The Isabella Freedman Jewish Retreat Center and Hazon are merging.
The New York-based nonprofits made the announcement Monday after discussing the merger since the beginning of the year. The new company will be called Hazon.
David Weisberg, the executive director of Isabella Freedman, will be the merged organization’s new CEO and Hazon founder Nigel Savage will serve as president.
Weisberg said the groups are joining forces to reach a broader audience. Both work on a national platform to impact the Jewish food and environmental movements.
“Hazon has had a huge impact on people’s lives, has been at the forefront of reconnecting American Jews with the natural world, but has lacked its own physical base,” Weisberg said in a news release. “The merger is intended to bring more people to the existing Freedman site, and to enable us together to have a greater impact across the country.
“We’re excited that the merged entity will have a wide range of programs, great staff and volunteers in California, Colorado and elsewhere, and the opportunity to grow strongly in the future.”
Hazon will have headquarters in Falls Village, Conn., and New York, along with the offices in Colorado and California. The Freedman center, which is part of the UJA-Federation of New York, will keep its name and be a sub-brand.

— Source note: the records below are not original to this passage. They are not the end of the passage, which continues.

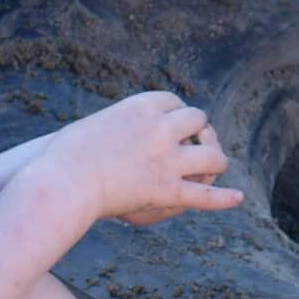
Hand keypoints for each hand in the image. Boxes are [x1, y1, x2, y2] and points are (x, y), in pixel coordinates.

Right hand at [39, 91, 243, 227]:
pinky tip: (238, 198)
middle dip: (200, 131)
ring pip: (211, 156)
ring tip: (216, 166)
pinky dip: (223, 198)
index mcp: (142, 106)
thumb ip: (119, 125)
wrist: (61, 182)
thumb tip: (123, 130)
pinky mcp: (167, 189)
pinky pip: (204, 195)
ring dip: (216, 160)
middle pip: (197, 120)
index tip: (176, 121)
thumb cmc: (64, 156)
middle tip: (199, 141)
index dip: (177, 112)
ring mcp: (168, 159)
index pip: (173, 101)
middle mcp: (162, 127)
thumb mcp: (95, 126)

Other sub-brands will be Adamah, a farming program; the spiritual-based retreats Elat Chayyim; the Jew and the Carrot food blog; the Jewish Greening Fellowship; Makom Hadash, a support group; the Shmita Project, a joint venture of Hazon and the Jewish Farm School; Siach, an international Jewry program; and Teva, an environmental education program.
Savage said the merger reflects a growing interest in the food and the environment within the Jewish community, and the merger will aim to achieve a more “sustainable world.”